Over the years, villagers who live near Greece’s border with Turkey got used to seeing small groups of people enter their country illegally. The Greek residents often offered the just-arrived newcomers a bite to eat and directed them to the nearest police or railway station.
But the warm welcomes wore off. When Turkey started channeling thousands of people to Greece, insisting that its ancient regional rival and NATO ally receive them as refugees, the Greek government sealed the border and rushed police and military reinforcements to help hold back the flood.
Greeks in the border region rallied behind the expanding border force, collecting provisions and offering any possible contribution to what is seen as a national effort to stop a Turkish-spurred incursion.

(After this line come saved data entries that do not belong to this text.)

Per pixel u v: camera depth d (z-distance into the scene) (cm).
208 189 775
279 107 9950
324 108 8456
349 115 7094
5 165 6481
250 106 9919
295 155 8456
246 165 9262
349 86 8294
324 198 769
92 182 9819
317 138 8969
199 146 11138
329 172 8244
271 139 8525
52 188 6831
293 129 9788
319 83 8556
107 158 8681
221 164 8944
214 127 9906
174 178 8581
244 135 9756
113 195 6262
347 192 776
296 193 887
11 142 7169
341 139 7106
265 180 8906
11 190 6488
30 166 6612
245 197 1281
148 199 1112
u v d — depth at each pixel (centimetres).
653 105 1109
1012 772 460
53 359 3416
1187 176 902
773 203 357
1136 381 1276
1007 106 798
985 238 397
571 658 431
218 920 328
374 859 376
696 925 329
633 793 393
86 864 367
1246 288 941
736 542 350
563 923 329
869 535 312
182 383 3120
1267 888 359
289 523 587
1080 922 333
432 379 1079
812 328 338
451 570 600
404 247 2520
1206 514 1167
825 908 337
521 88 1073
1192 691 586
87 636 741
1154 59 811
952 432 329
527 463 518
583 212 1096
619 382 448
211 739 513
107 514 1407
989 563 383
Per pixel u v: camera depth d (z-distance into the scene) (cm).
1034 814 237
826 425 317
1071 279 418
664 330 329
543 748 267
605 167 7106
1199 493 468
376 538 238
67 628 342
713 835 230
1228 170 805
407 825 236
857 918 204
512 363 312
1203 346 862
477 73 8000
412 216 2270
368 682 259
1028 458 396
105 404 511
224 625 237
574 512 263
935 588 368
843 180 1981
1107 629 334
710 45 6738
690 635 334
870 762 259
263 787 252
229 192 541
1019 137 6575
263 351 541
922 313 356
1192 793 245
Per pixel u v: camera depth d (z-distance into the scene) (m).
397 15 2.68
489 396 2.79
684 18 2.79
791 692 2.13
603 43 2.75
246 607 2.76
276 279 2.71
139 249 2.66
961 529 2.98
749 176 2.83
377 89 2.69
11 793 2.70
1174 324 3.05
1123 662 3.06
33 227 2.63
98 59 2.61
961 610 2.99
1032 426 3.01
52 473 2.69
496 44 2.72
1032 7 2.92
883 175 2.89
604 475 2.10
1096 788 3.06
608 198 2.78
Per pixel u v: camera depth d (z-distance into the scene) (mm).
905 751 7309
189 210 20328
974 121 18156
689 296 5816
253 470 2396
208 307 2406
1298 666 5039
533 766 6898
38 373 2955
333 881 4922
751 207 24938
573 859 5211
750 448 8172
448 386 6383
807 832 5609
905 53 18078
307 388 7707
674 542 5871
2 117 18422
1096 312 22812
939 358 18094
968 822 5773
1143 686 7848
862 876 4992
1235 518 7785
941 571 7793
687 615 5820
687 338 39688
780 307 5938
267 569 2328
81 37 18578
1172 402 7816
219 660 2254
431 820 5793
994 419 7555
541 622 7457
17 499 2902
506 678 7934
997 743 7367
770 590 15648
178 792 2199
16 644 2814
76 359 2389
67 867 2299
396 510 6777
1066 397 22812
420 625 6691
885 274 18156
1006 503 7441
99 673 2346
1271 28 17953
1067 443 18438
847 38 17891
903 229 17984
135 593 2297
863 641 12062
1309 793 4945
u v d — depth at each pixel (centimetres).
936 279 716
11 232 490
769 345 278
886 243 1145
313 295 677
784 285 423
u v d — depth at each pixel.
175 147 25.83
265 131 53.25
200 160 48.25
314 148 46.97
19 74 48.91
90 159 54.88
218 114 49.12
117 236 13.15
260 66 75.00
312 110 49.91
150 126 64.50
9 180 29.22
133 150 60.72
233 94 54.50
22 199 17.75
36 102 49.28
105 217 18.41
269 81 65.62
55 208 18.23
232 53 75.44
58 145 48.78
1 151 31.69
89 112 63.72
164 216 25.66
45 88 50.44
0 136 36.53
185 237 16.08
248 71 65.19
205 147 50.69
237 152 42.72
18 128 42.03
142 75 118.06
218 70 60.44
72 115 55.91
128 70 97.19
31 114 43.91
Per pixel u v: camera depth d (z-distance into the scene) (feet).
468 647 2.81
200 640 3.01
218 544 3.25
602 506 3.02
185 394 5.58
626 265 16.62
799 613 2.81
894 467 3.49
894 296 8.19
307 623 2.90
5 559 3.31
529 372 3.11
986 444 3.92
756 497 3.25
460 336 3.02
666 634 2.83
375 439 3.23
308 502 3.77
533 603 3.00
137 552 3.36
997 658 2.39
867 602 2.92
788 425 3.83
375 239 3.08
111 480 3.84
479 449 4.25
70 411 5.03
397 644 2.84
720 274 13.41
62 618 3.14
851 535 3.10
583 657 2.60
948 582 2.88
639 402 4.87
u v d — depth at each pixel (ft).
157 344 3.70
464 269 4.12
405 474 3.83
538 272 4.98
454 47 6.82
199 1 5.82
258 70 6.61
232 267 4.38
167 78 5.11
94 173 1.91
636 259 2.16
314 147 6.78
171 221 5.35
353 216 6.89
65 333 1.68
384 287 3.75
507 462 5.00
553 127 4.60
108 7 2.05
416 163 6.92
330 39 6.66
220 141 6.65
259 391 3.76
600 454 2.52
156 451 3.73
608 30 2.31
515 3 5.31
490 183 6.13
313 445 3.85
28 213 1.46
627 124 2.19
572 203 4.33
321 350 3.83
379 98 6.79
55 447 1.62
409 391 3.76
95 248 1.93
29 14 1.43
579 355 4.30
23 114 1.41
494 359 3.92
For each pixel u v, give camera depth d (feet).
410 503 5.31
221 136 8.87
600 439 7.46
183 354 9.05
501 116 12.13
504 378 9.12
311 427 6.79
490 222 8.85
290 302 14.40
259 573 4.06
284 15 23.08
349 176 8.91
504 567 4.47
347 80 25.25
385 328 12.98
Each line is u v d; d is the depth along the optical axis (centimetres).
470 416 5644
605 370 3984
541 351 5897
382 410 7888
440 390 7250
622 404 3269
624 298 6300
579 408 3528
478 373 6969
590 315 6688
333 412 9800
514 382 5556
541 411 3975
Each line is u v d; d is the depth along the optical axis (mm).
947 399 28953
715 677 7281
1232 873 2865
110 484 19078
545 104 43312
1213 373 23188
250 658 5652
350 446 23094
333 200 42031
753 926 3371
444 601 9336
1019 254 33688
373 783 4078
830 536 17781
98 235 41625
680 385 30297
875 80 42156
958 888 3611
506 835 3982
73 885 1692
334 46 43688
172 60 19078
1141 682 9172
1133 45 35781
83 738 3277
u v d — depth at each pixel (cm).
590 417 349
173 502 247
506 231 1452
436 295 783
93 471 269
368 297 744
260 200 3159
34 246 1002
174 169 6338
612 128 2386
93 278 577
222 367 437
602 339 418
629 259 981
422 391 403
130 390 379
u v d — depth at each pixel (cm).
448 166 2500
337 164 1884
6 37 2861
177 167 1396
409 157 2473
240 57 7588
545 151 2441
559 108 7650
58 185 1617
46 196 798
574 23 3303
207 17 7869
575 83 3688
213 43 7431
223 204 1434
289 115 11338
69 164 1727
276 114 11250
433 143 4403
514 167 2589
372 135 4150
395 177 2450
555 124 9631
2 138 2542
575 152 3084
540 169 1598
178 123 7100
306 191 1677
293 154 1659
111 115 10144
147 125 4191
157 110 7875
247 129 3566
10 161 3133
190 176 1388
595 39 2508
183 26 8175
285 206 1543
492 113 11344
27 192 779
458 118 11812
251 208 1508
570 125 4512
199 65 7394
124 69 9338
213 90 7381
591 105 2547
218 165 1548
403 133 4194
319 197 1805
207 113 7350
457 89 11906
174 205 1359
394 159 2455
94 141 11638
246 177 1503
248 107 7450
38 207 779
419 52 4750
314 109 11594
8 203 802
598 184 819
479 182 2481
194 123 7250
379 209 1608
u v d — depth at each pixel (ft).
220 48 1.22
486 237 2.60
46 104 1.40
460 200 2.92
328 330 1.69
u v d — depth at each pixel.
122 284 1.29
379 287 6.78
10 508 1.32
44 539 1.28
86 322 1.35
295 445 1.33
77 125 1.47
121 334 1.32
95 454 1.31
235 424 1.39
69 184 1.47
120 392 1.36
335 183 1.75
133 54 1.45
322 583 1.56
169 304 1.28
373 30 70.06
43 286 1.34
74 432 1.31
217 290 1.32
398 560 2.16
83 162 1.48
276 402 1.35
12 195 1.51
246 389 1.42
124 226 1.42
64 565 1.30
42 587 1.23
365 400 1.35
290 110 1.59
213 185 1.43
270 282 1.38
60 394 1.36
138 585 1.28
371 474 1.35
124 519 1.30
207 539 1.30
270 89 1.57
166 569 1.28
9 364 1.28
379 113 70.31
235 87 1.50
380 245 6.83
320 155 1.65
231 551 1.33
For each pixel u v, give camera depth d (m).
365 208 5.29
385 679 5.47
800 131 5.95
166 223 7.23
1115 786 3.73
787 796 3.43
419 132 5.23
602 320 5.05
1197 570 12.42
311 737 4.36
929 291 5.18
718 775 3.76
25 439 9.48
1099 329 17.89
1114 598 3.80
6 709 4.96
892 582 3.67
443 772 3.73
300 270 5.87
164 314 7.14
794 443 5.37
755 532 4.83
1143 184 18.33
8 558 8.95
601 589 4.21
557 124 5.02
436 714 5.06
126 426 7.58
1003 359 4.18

In several cases, authorities asked villagers familiar with the local terrain to help locate migrants who managed to either slip through holes cut in a border fence or cross the River Evros, which demarcates most of the 212-kilometer border.
“We sit at the crossings, and they come,” said Panayiotis Ageladarakis, a community leader in Amorio, a village that lies some 300 meters from the river banks.
“We keep them there most of the time, call police and they come and arrest them. Then, it’s a matter for the police. We aren’t interested in where they take them. We just try to help this effort taking place by the army and the police.”
Other villages also responded to the call for help. A woman named Fotini, who lives in Moria village bordering the notorious refugee camp on Lesbos, said the locals are forming “impromptu roadblocks” aimed at stopping migrants from walking through their village.
“When the Syrians started coming five years ago, we gave clothes, we cooked for them, we bounced their babies,” Fotini told The New York Times.
“Five years of solidarity. We can’t take it any more. We want our lives back.”
Irate farmers are also joining the vigilante fight by lining up their tractors, each adorned with a small Greek flag, and declaring they are ready to fight to protect Greece.